Di mana, pasal itu pada intinya mengatur mengenai ancaman pidana terhadap seseorang yang mengungkap data pribadi bukan miliknya secara melawan hukum.

“Dalam hukum PDP, pemrosesan data pribadi, termasuk pengungkapan, sepanjang tidak memenuhi dasar hukum pemrosesan (persetujuan konsen, kewajiban hukum, kewajiban kontrak, kepentingan publik, kepentingan vital, dan kepentingan yang sah), maka dapat dikatakan telah melawan hukum,” kata Djafar.

Terhadap pasal tersebut kata Djafar terdapat ketidakjelasan frasa ‘melawan hukum’.

Dalam maksud lain, tidak dimaksudkan secara gamblang frasa melawan hukum yang dimaksudnya itu.

Sementara, dalam hukum PDP seperti yang disampaikan Djafar, terhadap suatu pemrosesan data pribadi sepanjang tidak memenuhi dasar hukum pemrosesan maka dapat dikatakan melawan hukum.

Oleh karenanya, ELSAM menilai UU itu akan berdampak multi-tafsir dan berpotensi disalahgunakan untuk mengkriminalisasi serta merugikan salah satu pihak.

“Ketidakjelasan batasan frasa ‘melawan hukum’ dalam pasal tersebut akan berdampak karet dan multi-tafsir dalam penerapannya, yang berisiko disalahgunakan, untuk tujuan mengkriminalkan orang lain,” ucap dia.

Lebih jauh, dalam pandangannya, Djafar mempertanyakan perihal seberapa jauh UU PDP tersebut dapat mengatasi permasalahan perlindungan data pribadi di Indonesia.

Pihaknya menyatakan, jika dibaca secara umum, substansi materi UU PDP yang disepakati tersebut memang telah mengikuti standar dan prinsip umum perlindungan data pribadi yang berlaku secara internasional.

Terutama kata dia, adanya kejelasan rumusan mengenai definisi data pribadi, jangkauan material yang berlaku mengikat bagi badan publik dan sektor privat, perlindungan khusus bagi data spesifik, adopsi prinsip-prinsip pemrosesan data pribadi, batasan dasar hukum pemrosesan data pribadi, perlindungan hak-hak subjek data, serta kewajiban pengendali dan pemroses data.

“Artinya dengan klausul demikian, mestinya legislasi ini dapat memberikan kepastian hukum dan perlindungan hukum yang menyeluruh dalam pemrosesan data pribadi di Indonesia,” kata Djafar.

Meski telah mengakomodasi berbagai standar dan memberikan garansi perlindungan bagi subyek data, akan tetapi implementasi dari undang-undang ini berpotensi problematis.

Bahkan lebih jauh, dirinya tak memungkiri kalau UU PDP ini lemah dalam penegakan hukumnya.

“Berpotensi problematis, hanya menjadi macan kertas, lemah dalam penegakkannya,” kata Djafar.

Dirinya menjelaskan perihal potensi tersebut bisa muncul, di mana hal itu hampir pasti terjadi karena ketidaksolidan dalam perumusan pasal-pasal terkait dengan prosedur penegakan hukum.

Hal itu kata dia, sebagai imbas kuatnya kompromi politik, khususnya berkaitan dengan Lembaga Pengawas Pelindungan Data Pribadi.

“Mengapa demikian?

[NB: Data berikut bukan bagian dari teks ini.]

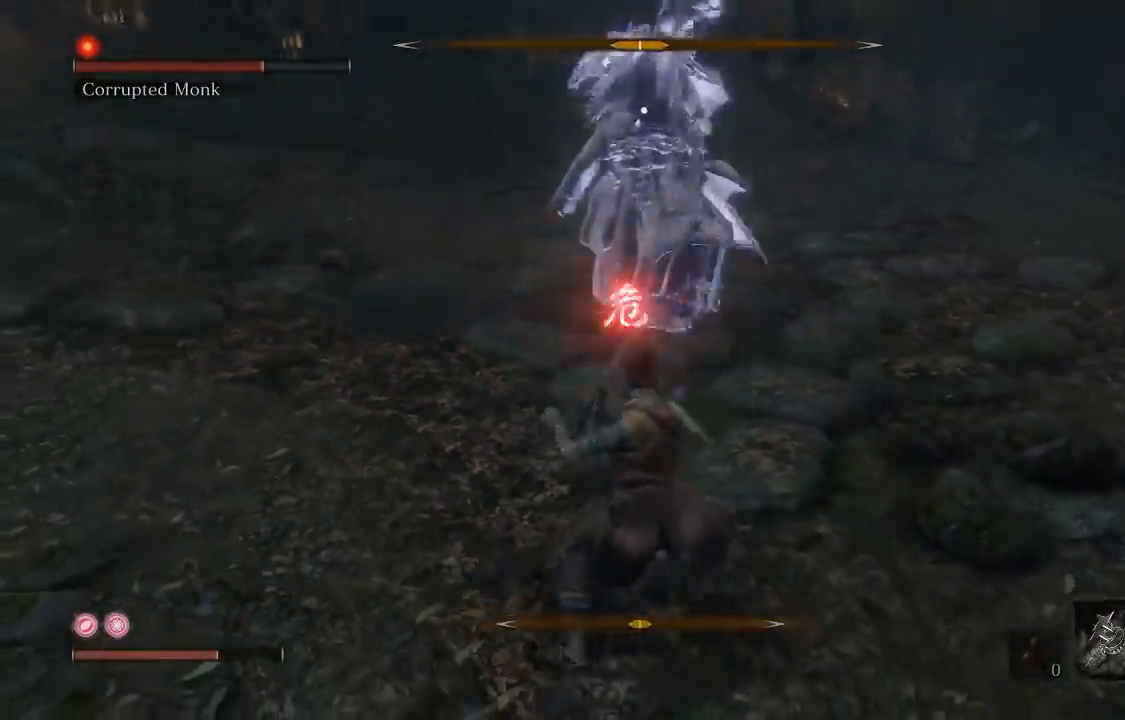
{"buttons": [], "left_stick": "down", "right_stick": "center", "events": [[83, "B", "down"], [200, "B", "up"]]}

Situasi tersebut hampir pasti terjadi, akibat ketidaksolidan dalam perumusan pasal-pasal terkait dengan prosedur penegakan hukum,” beber dia.

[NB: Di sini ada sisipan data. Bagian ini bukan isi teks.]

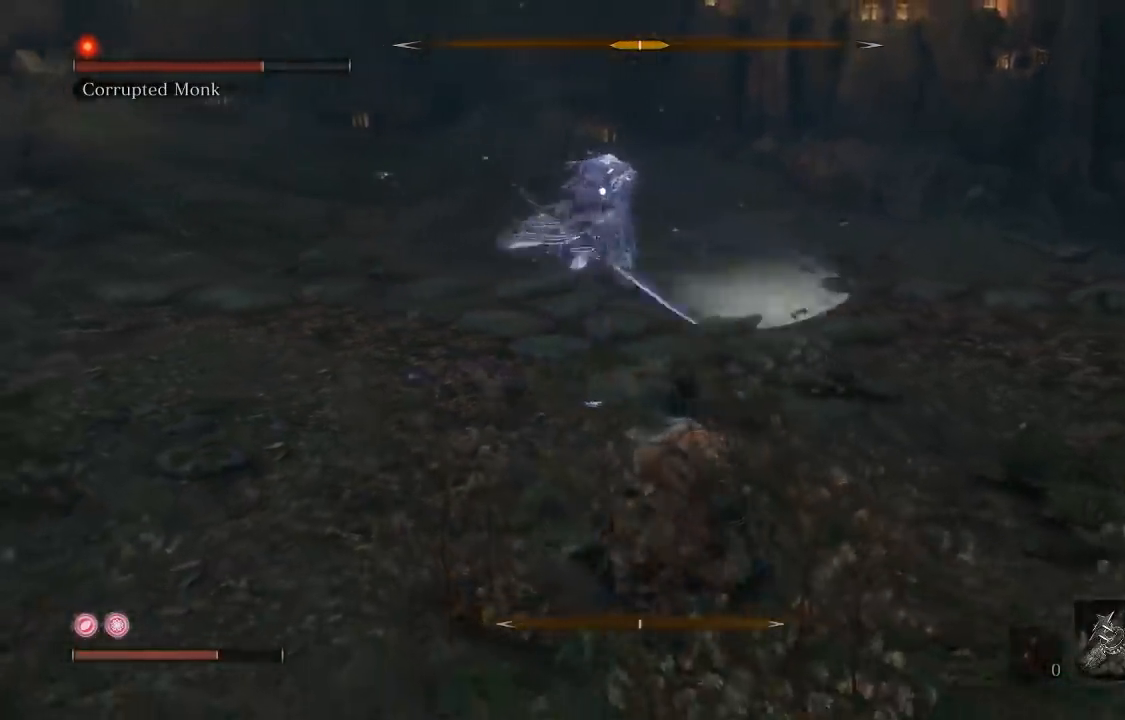
{"buttons": [], "left_stick": "up", "right_stick": "center", "events": [[67, "left_stick", "up-right"], [300, "left_stick", "up"]]}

Pada dasarnya kata Djafar, Indonesia harus belajar dari praktik di banyak negara, di mana kunci efektivitas implementasi UU PDP berada pada otoritas perlindungan data.

Pihak tersebut kata dia, merupakan lembaga pengawas, yang akan memastikan kepatuhan pengendali dan pemroses data, serta menjamin pemenuhan hak-hak subjek data.

“Apalagi ketika UU PDP berlaku mengikat tidak hanya bagi sektor privat, tetapi juga badan publik (kementerian/lembaga), maka independensi dari otoritas ini menjadi mutlak adanya, untuk memastikan ketegasan dan fairness dalam penegakan hukum PDP,” ucapnya.

Akan tetapi, sayangnya kata dia, meski UU PDP ditegaskan berlaku mengikat baik bagi korporasi maupun pemerintah, undang-undang tersebut justru mendelegasikan kepada Presiden untuk membentuk Lembaga Pemerintah Non Kementerian (LPNK).

Lembaga itu memiliki tanggung jawab langsung kepada Presiden. Artinya otoritas ini pada akhirnya takubahnya dengan lembaga pemerintah (eksekutif) lainnya.

“Padahal salah satu mandat utamanya (UU PDP) adalah memastikan kepatuhan kementerian/lembaga yang lain terhadap UU PDP , sekaligus memberikan sanksijika institusi pemerintah tersebut melakukan pelanggaran,” kata Djafar.

Atas hal itu kata dia, timbul pertanyaan besar, apakah mungkin satu institusi pemerintah memberikan sanksi pada institusi pemerintah yang lain?

Belum lagi menurut ELSAM , UU PDP juga seperti memberikan cek kosong pada Presiden dalam artian, tidak secara detail mengatur perihal kedudukan dan struktur kelembagaan otoritas ini.

“Sehingga ‘kekuatan’ dari otoritas yang dibentuk akan sangat tergantung pada ‘niat baik’ Presiden yang akan merumuskannya,” tegas Djafar.

Kondisi tersebut makin problematis dengan ‘ketidaksetaraan’ rumusan sanksi yang dapat diterapkan terhadap sektor publik dan sektor privat ketika melakukan pelanggaran.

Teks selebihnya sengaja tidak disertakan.